Internalised homophobia

(Archived material can be found at tonycrosscolumn.org.uk)
 
 
 
This weekend the press is full of the story of the Chief Executive of BP - Lord Browne - who has resigned following problems arising out of his relationship with a young man he was introduced to after consulting a gay website.

There have been articles in the daily press and on the television news, but this Sunday I have read an article by Andrew Sullivan in the Sunday Times. I have to say that this article is one of his best and is most insightful on the whole subject. In it he tries to understand the thinking of Lord Browne by reflecting on his own experience.

On the face of it, people generally find it hard to understand why such an intelligent and high powered man should lie to a court about how, years previously he met another man with whom he went on to have a gay relationship lasting for four years. It seems to be a minor point (although I have no idea whether the obtaining of the desired injunction to stop publication of the offending article would have been inhibited if the court had known the truth about how they met). Yet lie he did, and persisted in the lie for a little time, only later admitting it to the court.

So why would such an intelligent man do such a thing? Well, we can all panic in extreme circumstances! But is there a deeper cause for this fear of the publicity?

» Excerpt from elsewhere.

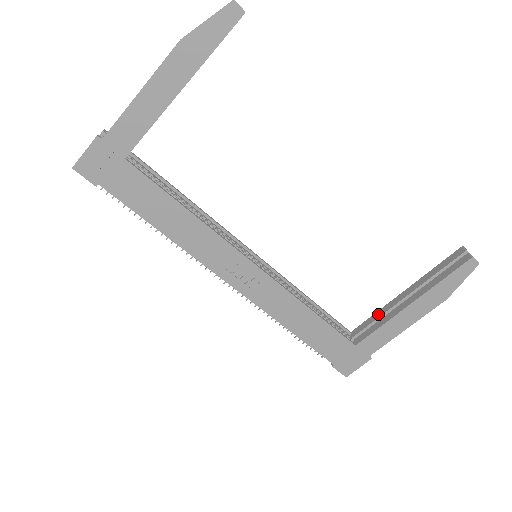
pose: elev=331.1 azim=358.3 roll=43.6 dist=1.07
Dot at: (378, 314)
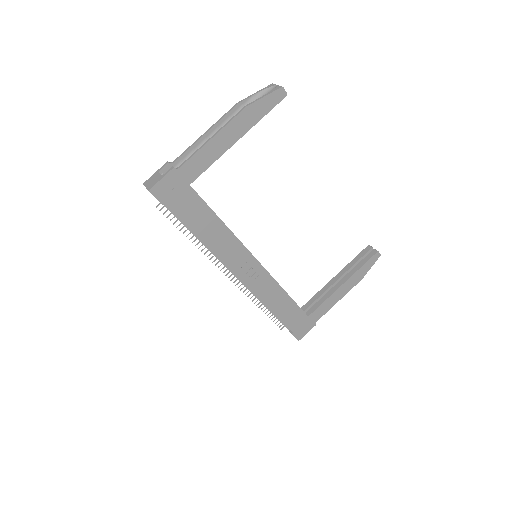
Dot at: (319, 293)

In the article in the Sunday Times Andrew Sullivan recalls his own experiences in an endeavour to understand why the perjury happened - noting that Lord Browne who is nearly sixty is one generation older than he is. The man involved with Lord Browne is about one generation younger than Andrew Sullivan. We are thus dealing with three men born around approximately in the forties, sixties and eighties. Sullivan points up the immense changes in both law and general attitude that has taken place in that span of time.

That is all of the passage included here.